Photo by Christina @ wocintechchat.com on Unsplash

Devido ao avanço do COVID-19 no país, no dia 20 de março a Prefeitura de Bauru determinou situação de emergência no município, por meio do Decreto nº 14664/2020.

Um dos principais artigos do texto proíbe “o funcionamento de todos os estabelecimentos comerciais e de serviços que tenham acesso direto ao público ou que possam gerar aglomeração de pessoas (…) com exceção de serviços essenciais”. Dentre os listados como essenciais estão supermercados, postos de combustível, distribuidoras de gás e água, serviços médicos e farmácias.

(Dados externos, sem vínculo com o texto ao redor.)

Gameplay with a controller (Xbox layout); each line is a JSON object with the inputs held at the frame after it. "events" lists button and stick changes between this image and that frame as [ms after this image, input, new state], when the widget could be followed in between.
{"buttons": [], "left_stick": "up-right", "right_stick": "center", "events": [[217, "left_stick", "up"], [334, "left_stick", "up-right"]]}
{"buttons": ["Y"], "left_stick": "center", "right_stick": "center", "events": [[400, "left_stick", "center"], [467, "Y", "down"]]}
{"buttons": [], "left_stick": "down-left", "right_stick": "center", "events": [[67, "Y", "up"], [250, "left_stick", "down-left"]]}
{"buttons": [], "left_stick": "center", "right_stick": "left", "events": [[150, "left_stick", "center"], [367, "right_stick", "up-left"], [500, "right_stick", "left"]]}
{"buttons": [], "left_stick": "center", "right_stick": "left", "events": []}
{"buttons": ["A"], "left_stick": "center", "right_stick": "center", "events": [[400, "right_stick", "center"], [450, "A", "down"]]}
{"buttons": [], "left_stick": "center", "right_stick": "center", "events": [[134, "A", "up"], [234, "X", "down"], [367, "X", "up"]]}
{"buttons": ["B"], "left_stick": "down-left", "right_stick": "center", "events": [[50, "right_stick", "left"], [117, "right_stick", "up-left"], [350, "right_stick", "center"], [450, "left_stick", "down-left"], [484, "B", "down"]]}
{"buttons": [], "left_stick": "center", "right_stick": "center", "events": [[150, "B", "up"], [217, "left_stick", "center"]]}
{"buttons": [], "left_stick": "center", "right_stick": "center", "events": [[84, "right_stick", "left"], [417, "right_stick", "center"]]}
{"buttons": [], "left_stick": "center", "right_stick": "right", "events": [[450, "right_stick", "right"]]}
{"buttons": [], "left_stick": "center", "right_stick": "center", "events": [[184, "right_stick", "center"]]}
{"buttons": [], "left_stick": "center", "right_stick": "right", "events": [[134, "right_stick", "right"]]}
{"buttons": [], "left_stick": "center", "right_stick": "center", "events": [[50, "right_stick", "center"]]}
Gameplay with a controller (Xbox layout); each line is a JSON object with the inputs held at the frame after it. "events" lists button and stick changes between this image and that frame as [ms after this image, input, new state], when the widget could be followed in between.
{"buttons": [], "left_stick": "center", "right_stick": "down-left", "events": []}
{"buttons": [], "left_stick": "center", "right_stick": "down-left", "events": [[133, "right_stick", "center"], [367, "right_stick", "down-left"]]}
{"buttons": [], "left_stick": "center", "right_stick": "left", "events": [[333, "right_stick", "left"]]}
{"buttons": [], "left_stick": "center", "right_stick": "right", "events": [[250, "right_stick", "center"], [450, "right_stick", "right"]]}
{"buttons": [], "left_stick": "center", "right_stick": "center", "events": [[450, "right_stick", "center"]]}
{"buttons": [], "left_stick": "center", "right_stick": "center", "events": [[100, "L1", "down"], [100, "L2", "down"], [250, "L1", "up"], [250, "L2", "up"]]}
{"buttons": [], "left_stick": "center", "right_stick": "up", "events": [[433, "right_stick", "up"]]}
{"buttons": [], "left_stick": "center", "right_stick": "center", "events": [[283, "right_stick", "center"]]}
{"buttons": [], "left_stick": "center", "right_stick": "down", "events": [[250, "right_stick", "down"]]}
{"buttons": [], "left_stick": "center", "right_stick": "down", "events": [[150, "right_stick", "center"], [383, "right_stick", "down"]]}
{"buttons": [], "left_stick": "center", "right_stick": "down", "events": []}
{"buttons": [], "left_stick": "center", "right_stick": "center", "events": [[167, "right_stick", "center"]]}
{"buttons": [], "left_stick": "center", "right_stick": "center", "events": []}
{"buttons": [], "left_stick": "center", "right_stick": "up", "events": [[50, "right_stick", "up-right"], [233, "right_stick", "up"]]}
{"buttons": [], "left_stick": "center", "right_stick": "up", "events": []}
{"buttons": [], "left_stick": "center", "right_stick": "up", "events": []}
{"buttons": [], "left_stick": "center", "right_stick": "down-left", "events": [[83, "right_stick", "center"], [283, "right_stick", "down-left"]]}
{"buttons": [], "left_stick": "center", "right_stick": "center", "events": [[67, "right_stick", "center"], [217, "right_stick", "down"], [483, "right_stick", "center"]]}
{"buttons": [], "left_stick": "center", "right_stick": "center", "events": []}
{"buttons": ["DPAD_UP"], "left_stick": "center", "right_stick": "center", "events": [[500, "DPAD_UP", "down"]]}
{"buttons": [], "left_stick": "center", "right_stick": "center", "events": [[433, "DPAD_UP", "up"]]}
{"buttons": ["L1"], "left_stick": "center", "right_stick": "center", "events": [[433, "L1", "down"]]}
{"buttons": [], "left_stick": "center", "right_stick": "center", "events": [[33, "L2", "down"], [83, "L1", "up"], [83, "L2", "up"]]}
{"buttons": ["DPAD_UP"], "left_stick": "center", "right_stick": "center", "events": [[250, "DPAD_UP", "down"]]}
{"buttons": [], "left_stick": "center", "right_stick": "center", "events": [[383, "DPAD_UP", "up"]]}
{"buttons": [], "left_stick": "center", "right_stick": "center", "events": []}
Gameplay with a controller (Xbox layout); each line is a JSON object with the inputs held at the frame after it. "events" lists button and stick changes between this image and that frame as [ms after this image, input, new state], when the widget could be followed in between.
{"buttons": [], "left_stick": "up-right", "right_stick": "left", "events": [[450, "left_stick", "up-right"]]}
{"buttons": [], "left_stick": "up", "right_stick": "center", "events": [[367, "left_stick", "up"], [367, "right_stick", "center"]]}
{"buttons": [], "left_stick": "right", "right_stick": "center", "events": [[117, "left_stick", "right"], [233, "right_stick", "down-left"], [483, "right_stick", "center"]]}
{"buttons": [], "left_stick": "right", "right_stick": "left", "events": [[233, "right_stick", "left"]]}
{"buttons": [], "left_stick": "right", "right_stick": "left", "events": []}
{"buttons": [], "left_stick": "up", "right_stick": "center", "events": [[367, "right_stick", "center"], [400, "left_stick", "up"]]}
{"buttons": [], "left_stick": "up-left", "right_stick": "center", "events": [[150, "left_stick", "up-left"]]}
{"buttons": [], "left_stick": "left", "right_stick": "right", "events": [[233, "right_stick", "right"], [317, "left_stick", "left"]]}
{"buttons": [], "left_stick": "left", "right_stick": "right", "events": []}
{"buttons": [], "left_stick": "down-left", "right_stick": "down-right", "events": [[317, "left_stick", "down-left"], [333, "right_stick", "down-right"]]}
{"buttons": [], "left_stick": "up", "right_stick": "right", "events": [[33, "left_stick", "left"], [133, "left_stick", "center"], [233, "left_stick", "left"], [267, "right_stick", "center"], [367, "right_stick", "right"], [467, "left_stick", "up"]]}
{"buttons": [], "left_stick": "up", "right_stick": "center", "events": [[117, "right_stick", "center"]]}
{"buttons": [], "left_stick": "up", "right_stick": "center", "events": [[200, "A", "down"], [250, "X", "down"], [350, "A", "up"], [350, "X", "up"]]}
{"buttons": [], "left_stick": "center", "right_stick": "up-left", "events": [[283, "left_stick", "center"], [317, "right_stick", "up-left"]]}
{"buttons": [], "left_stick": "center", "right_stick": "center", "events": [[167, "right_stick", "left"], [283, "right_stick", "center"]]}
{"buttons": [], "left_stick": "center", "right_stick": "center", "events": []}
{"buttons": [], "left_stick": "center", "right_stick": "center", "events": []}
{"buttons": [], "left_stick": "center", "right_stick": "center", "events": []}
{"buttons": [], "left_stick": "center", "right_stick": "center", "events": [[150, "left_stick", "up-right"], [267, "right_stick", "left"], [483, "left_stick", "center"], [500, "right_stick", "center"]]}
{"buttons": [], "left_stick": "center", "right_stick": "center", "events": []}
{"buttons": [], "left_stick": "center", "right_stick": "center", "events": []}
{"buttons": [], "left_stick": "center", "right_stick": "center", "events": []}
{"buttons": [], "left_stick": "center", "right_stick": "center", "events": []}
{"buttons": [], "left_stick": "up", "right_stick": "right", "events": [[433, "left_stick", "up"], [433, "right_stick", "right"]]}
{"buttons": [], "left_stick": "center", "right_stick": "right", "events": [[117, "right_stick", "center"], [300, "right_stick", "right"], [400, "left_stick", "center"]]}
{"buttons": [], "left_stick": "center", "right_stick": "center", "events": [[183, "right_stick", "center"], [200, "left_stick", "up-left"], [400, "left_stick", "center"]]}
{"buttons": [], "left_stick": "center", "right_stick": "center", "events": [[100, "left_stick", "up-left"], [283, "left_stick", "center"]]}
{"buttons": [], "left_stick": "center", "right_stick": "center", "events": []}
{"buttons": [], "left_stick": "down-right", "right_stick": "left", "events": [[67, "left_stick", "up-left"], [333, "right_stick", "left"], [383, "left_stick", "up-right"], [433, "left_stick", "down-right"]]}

Por conta da determinação de fechamento dos estabelecimentos que não são considerados essenciais, diversos locais deixaram de funcionar: lojas do centro da cidade e de shoppings centers, bares, centros culturais, salões de beleza.

Os locais que continuam funcionando operam por serviços de drive-thru (em que o cliente apenas “passa” para retirar o produto) e entrega, atendimento por aplicativo ou à meia porta, impedindo que os clientes entrem no estabelecimento ou só permitindo a entrada de um número específico de pessoas por vez. Algumas empresas também adotaram o sistema de home office, em que os funcionários trabalham diretamente de suas residências.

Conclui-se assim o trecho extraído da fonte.